Americans, on the other hand, would say “Chicago is”, but “The Black Hawks are”. To argue that one is right and the other wrong is simply Parochialism.

In fact the writing style guide at my relatively new place of employment (3 months) prefers the singular “data is.” Another battle lost.

Other words like this: “agenda.”

If you’re speaking Latin, “data” is plural, but that doesn’t have the slightest relevance if you’re speaking English.

I think a data point would just be a datum. That is, a single datum is a point in an array of data.

Interesting example. Would anyone anywhere say “the agenda are complete” or “the agenda still have some openings?” In common usage in all English speaking countries, I believe, “agenda” is used as a singular noun although technically it is the plural of “agendum,” a word that I have never seen or heard used but is in the dictionary. In crossword puzzles, a single point on an agenda is always “item.”

I disagree about the treatment of data being irrelevent in English, since it is used both ways; more often as a singular in the US and at least sometimes as a plural in the UK.

I forgot to copy in jtur88’s interesting offerings. “Government” is not the plural of anything, but it can be and is treated that way (also in the UK). Which leads to an interesting picture of a sort of dis-united government which sometimes thinks alike and sometimes is divided.

As for the hockey example, I think Americans saying “Chicago is” is just shorthand for “the Chicago team is,” while Canadians saying “Toronto are” is a shorthand for “the Toronto Maple Leafs are.” At least that’s how I intend to look at it, parochialism or not.

via xkcd

Data are one of the most popular Star Trek characters.

I tend to use data as a plural unless I’m talking about the concept “data.”

You can always coin examples that seem to violate that rule:

Movies was the most popular form of family entertainment.

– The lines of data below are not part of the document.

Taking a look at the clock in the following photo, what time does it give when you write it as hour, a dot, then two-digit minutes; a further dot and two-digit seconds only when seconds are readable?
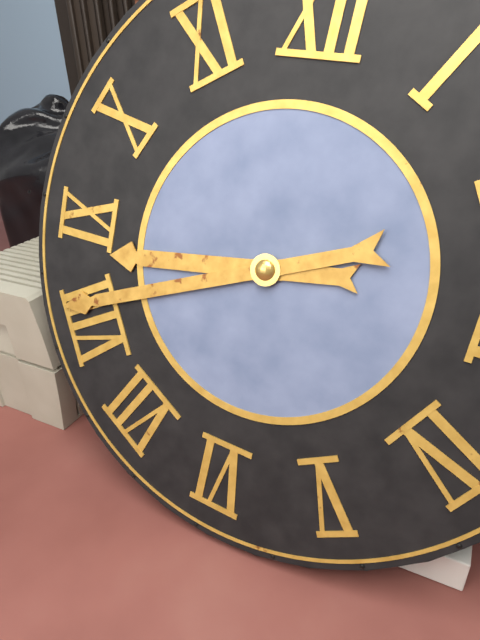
8.41
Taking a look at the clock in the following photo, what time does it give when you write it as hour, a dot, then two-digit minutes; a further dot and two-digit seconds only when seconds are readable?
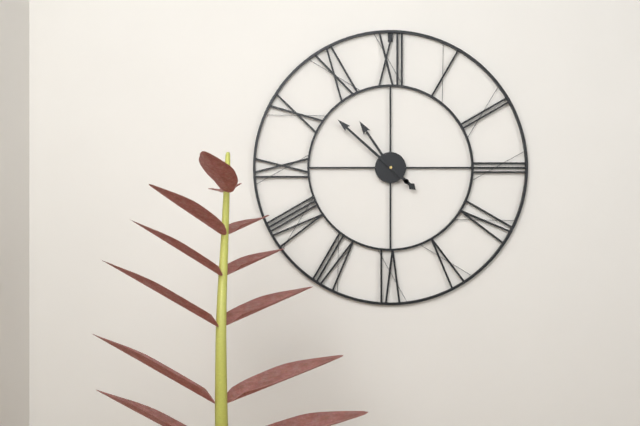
10.52
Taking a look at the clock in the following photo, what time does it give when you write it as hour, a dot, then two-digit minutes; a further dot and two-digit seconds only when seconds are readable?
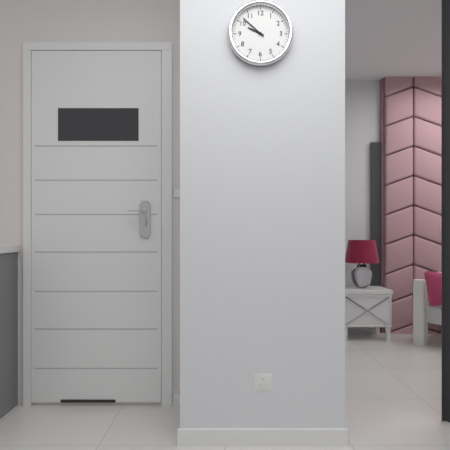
9.52
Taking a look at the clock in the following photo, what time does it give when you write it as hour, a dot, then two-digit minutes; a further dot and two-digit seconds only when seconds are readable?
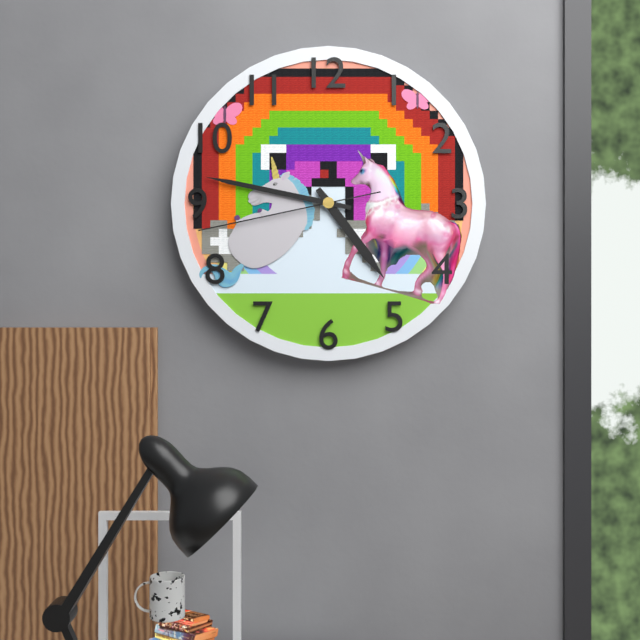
4.47.43
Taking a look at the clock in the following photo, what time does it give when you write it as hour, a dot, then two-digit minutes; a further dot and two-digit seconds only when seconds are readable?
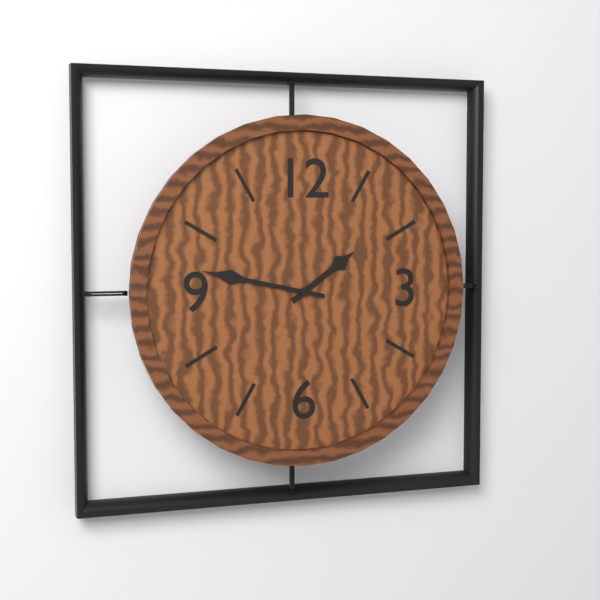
1.47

Home-Economics is a required subject.

Stamps was how I learned history when I was a collector.

The news is not good.

The back forty was left fallow.

Data is an important research tool

One viscus, two viscera.
One insigne, two insignia.
One graffito, two graffiti.

One criterion, two criteria
one bacterium, two bacteria
one forthemoney, two fortheshow…

Good.

The battle to establish Latin as the national language of Canada?

It does sound impressive.

I like it! :smiley:

Yes, but which way do you pronounce the word?

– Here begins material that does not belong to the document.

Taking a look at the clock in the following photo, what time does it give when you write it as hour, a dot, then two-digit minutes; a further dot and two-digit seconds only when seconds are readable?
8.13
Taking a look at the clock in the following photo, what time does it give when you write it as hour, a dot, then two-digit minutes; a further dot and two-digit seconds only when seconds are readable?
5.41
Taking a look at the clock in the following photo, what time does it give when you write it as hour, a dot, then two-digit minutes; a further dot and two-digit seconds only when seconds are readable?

I can’t listen to an American say “duty” without giggling.

Duty calls.
Let’s all do our duty.
Donald Trump wants more duty on imported goods.

These are a different issue, IMO. Using the plural in place of the singular in error, e.g. criteria for criterion, is not the same as using a plural noun as if it were a singular noun.

I use the second one, which is apparently this: /ˈdeɪtə/

In discussing airplanes, the word “datum” is used to mean “a (more-or-less) arbitrarily-chosen reference point” from which various places in the aircraft are measured. It is used in computing the location of the center-of-gravity. Typical usage is something like:

The datum is at the front edge of the wings where they attach to the fuselage. [Could also be at the front of the engine or at the firewall between engine and pilot’s feet.]

Front seat is at -14.57" from the datum.
Rear seat is at +1.38" from the datum.
Baggage compartment is at +31.89" from the datum.

Taking these measurements, along with the weights of the passengers or baggage at those stations, the CoG can be computed. For all aircraft, but some more than others, this is all critically important.

This usage of the word seems a bit odd to me: It seems to refer to a location rather than to an item of information. It took me a while to understand this usage. Why don’t they just call it “the reference point”?

(The above example measures are for the Grob G-103 Twin III Acro sailplane.)